'It is becoming increasingly evident that the central bank's increase in the base rate is seriously affecting Hungary's budget,' said Mihaly Varga, chairman of parliament's budget committee, and a former finance minister.
'Interest payments on state debt are growing, and the Hungarian economy is in an increasingly difficult position,' he added in a statement published by his centre-right opposition party Fidesz.
A committee member nominated by the socialist government backed up Varga. Albert Molnar said the decision was 'damaging, expensive, and unnecessary,' according to press reports. He added he would support Varga's initiative.
On Monday the central bank increased the base rate 25 basis points to 8.50 percent, its highest level for more than three years, as it aims to head-off risks of lasting inflation in the economy of 10 million.
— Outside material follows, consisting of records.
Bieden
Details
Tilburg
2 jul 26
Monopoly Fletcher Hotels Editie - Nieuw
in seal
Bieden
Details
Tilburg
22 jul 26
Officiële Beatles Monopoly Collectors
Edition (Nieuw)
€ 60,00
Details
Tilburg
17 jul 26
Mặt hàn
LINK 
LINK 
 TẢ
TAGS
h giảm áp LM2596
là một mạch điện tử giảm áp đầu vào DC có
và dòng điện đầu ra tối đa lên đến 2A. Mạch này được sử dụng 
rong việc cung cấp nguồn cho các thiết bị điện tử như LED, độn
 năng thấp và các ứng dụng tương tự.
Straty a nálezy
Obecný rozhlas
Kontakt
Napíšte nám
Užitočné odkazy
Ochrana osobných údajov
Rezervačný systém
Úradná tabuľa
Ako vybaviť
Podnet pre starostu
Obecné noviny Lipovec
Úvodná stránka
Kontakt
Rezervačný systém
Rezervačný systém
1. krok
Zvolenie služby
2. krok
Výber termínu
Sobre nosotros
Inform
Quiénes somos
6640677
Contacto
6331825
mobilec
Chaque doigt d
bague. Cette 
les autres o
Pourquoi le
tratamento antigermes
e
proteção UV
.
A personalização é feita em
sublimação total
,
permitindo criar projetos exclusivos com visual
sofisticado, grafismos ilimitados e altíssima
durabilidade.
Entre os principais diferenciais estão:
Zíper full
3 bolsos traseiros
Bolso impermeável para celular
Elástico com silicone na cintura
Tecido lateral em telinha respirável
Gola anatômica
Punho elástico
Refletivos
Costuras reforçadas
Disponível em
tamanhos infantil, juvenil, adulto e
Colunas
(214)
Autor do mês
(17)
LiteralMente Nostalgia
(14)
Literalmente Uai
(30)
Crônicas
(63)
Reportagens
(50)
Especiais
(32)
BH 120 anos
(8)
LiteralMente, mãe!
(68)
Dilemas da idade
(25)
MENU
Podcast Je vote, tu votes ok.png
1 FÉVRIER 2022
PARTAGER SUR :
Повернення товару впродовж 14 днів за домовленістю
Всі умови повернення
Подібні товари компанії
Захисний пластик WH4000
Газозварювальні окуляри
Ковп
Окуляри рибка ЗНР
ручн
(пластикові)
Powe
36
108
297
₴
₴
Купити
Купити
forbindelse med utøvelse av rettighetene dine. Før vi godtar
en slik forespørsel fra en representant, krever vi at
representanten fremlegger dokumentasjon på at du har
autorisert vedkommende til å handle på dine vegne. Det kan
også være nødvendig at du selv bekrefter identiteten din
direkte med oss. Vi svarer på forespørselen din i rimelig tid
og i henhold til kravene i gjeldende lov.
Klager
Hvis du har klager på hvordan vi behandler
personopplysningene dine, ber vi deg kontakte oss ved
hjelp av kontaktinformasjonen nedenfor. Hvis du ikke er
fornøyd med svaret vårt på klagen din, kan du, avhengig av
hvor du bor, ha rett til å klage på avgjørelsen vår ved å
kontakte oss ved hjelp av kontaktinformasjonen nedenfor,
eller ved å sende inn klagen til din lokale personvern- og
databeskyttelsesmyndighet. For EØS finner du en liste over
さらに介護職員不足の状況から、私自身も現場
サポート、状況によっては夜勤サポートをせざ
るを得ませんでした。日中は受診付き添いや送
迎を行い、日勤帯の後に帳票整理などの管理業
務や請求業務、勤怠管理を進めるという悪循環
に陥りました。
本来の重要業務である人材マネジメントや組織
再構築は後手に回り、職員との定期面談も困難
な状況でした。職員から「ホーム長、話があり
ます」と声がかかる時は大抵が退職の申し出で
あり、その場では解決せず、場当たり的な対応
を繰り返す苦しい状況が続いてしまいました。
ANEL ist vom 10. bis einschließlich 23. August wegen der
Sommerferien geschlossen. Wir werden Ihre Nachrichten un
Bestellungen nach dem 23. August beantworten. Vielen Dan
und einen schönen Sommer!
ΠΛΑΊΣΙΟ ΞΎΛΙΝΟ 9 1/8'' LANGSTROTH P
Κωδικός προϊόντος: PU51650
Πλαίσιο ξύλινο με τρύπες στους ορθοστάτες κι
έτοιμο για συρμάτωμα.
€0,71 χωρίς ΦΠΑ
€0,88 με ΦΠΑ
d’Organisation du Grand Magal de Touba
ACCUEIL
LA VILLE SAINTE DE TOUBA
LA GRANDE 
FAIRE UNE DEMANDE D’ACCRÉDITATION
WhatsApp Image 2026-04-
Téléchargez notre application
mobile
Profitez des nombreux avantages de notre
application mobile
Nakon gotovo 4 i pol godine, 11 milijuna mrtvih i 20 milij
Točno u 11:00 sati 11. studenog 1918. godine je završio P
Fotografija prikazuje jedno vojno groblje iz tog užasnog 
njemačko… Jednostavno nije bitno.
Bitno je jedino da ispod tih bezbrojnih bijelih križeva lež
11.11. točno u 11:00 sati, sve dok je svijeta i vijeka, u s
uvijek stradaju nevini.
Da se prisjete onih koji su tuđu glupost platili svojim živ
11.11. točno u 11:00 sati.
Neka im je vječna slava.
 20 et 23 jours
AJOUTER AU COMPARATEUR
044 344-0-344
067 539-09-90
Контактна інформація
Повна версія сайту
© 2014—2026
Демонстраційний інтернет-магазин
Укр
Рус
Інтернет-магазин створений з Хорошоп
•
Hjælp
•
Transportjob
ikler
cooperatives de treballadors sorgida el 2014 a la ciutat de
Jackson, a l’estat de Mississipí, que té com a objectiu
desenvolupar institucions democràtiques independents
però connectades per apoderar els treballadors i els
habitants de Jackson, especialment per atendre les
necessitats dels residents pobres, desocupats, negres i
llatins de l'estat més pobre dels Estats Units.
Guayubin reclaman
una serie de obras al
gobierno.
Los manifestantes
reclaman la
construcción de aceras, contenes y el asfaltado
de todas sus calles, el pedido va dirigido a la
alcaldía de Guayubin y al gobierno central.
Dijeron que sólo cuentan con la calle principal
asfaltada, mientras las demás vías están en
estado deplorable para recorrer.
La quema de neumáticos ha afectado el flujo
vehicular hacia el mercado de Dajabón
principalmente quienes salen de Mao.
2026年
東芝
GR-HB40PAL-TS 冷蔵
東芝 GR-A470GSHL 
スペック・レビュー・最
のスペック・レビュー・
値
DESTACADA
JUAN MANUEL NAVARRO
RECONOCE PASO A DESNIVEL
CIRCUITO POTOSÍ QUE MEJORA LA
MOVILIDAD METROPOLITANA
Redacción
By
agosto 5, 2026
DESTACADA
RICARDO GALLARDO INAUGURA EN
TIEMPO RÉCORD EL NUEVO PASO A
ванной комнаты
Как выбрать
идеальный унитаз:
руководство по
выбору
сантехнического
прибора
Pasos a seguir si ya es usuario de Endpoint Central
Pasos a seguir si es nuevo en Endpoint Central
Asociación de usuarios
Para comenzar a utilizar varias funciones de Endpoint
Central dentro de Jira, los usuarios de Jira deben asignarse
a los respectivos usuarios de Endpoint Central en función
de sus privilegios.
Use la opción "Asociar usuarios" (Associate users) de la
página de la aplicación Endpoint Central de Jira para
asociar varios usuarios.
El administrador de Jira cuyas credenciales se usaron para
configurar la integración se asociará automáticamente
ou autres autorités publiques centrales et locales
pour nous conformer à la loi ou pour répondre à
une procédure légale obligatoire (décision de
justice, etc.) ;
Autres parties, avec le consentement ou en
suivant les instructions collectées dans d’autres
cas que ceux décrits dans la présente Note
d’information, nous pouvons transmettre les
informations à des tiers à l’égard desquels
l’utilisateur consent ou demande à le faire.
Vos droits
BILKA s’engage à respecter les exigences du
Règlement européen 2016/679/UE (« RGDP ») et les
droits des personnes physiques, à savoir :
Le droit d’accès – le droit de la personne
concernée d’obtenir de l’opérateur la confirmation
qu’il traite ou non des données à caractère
The bank has now increased interest rates 100 basis points in the last three months and says it will hike them again if inflation stays high. Last month inflation was 6.6 percent compared to the bank's goal of 3 percent.
Several leading politicians have also voiced concerns over Hungary's high interest rates, which they say are pushing up the value of the forint currency and hitting exports, the sole motor of Hungary's meagre growth.
Hungary's economy grew at just over 1 percent last year, its lowest level in 10 years, after tax hikes and subsidy cuts aimed at reducing the highest budget deficit in the European Union hit the central European country.
Growth in neighbouring Slovakia last year was 14 percent while in Poland and the Czech Republic it was around 6 percent.